# TASK REQUIREMENTS
- 1) Can you update the excerpt on passive activity rules by writing it out again from "Passive activity rules prevent" through "on their investment.", with "salary" changed to "wages"?
- 2) Could you continue the excerpt on passive activity rules, starting right after its final sentence?

Passive activity rules and at-risk rules are desinged to limit the amount of a business loss that may be deducted in a given tax year from other sources of income.

  1. Passive Activity Rules
  2. At-Risk Rules
  3. Bsis

Passive Activity Rules

Passive activity rules prevent investors from deducting passive activity losses from their non passive sources of income. In other words, passive losses may only be deducted from passive income. For example, a loss from a partnership in which you're a limited partner may not be deducted from your salary earned at a company in which you are an employee.

The passive activity rules (Section 469, Passive Activity Losses and Credits Limited) were enacted into law with the passage of the Tax Reform Act of 1986, which was a major tax-law overhaul. Passive activity rules deal with participation in a business and apply to investors who do not materially participate in the activities or the management of the businesses that they invest in. Such investors simply expect a return on their investment.

# DATASET CONTENT
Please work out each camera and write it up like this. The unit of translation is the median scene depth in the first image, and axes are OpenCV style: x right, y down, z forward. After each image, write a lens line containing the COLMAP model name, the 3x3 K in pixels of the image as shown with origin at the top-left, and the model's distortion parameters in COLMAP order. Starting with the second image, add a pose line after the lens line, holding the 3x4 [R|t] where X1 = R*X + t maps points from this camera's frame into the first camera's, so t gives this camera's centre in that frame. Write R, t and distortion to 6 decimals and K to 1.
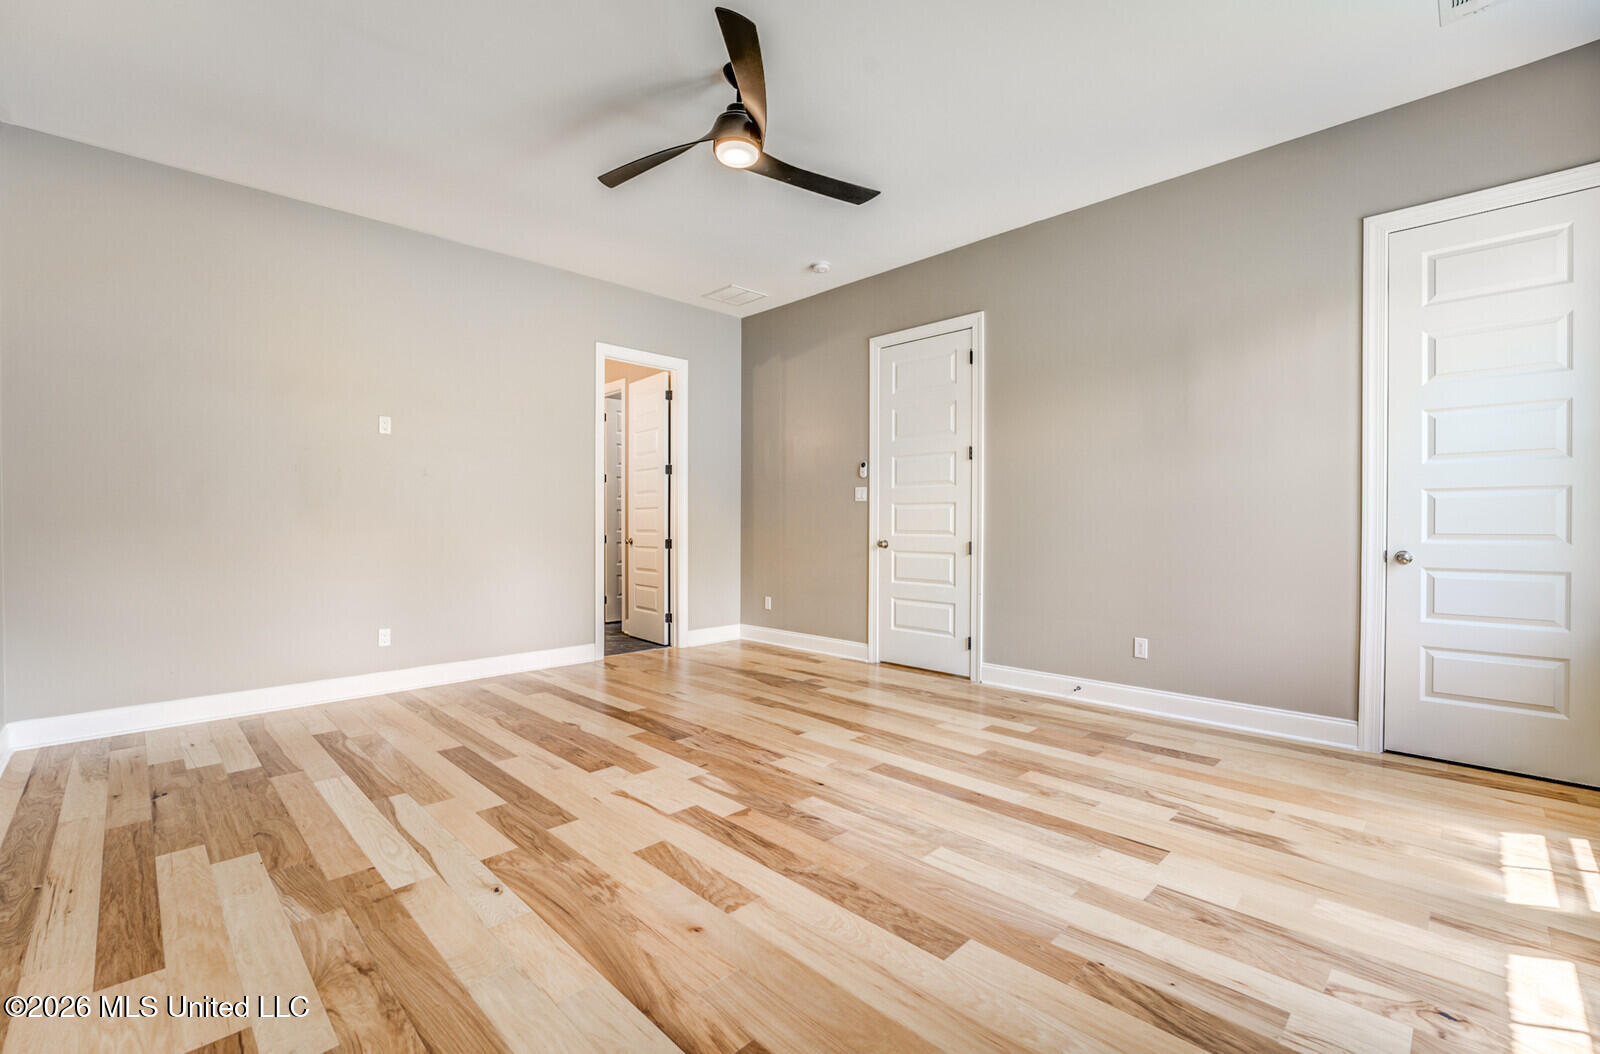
lens RADIAL K [[700.5, 0, 801.6], [0, 700.5, 530.7], [0, 0, 1]] dist [-0.008646, 0.001379]
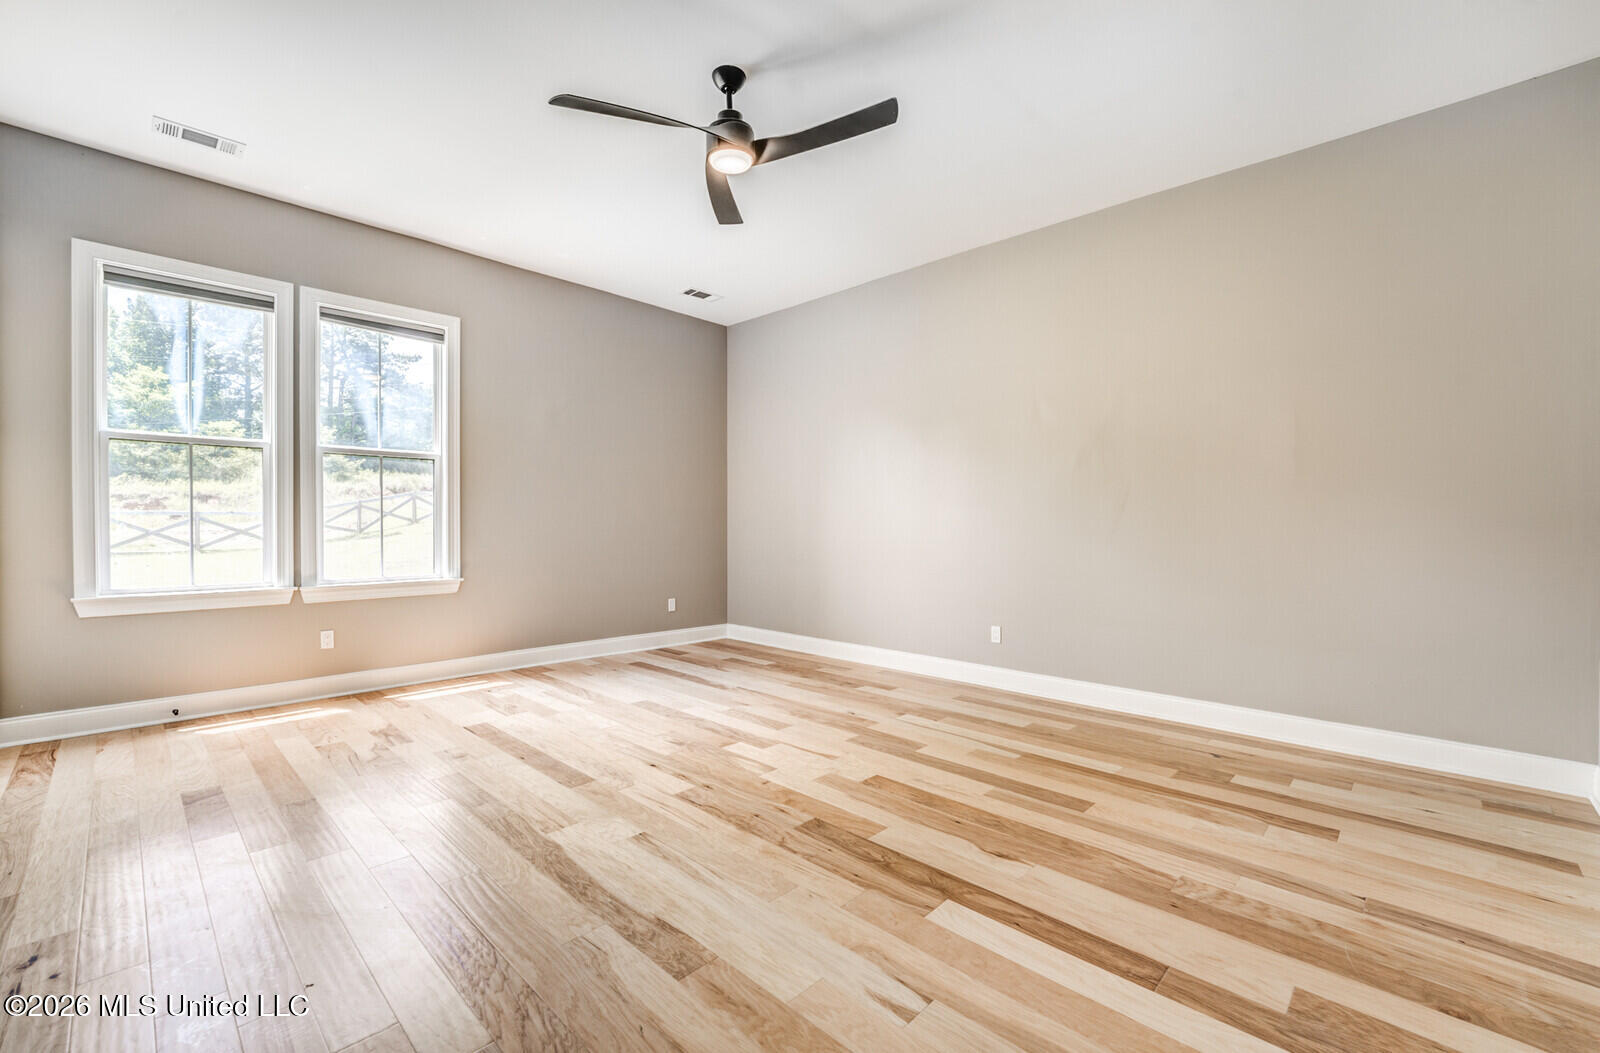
lens RADIAL K [[658.4, 0, 794.6], [0, 658.4, 513.5], [0, 0, 1]] dist [-0.014819, -0.000329]
pose [[-0.999929, -0.002031, -0.011781, -0.167529], [-0.001989, 0.999991, -0.003644, -0.024556], [0.011788, -0.003620, -0.999924, 1.889704]]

# RESULTS IN ORDER
- 1)
Passive activity rules prevent investors from deducting passive activity losses from their non passive sources of income. In other words, passive losses may only be deducted from passive income. For example, a loss from a partnership in which you're a limited partner may not be deducted from your wages earned at a company in which you are an employee.

The passive activity rules (Section 469, Passive Activity Losses and Credits Limited) were enacted into law with the passage of the Tax Reform Act of 1986, which was a major tax-law overhaul. Passive activity rules deal with participation in a business and apply to investors who do not materially participate in the activities or the management of the businesses that they invest in. Such investors simply expect a return on their investment.

- 2)
Although non-real estate businesses that you merely invest in but do not materially participate in are passive activities, rental real estate activities for real estate non-professionals are also considered passive activities, regardless of your participation in the rental activity.

Suspended Losses:

If passive activity losses exceed passive activity income in a given year, the excess amount of the loss is carried over to future tax years indefinitely until such loss may be deducted from passive activity income of a future year.

Active Participation:

Generally, if you participate at least 500 hours per year (10 hours per week) in your business, you're not subject to the passive activity rules. If you rent out real estate, such as a condo or private residence and you're not a real estate professional, you don't have to count hours of participation to determine active participation.

Rental Real Estate:

To enjoy the write-off from rental property, such as a condo or private residence, real estate non-professionals must actively participate in the management of the property, such as setting the terms of the lease, approving prospective tenants, approving expenses for repairs and maintenance. A real estate non-professional may also deduct the cost of using a property management company, which may collect rent and coordinate repairs.

At-Risk Rules

The Tax Reform Act of 1986 also extended the at-risk rules to property placed in service after 1986. At-risk rules deal with your investment in a business and not your participation.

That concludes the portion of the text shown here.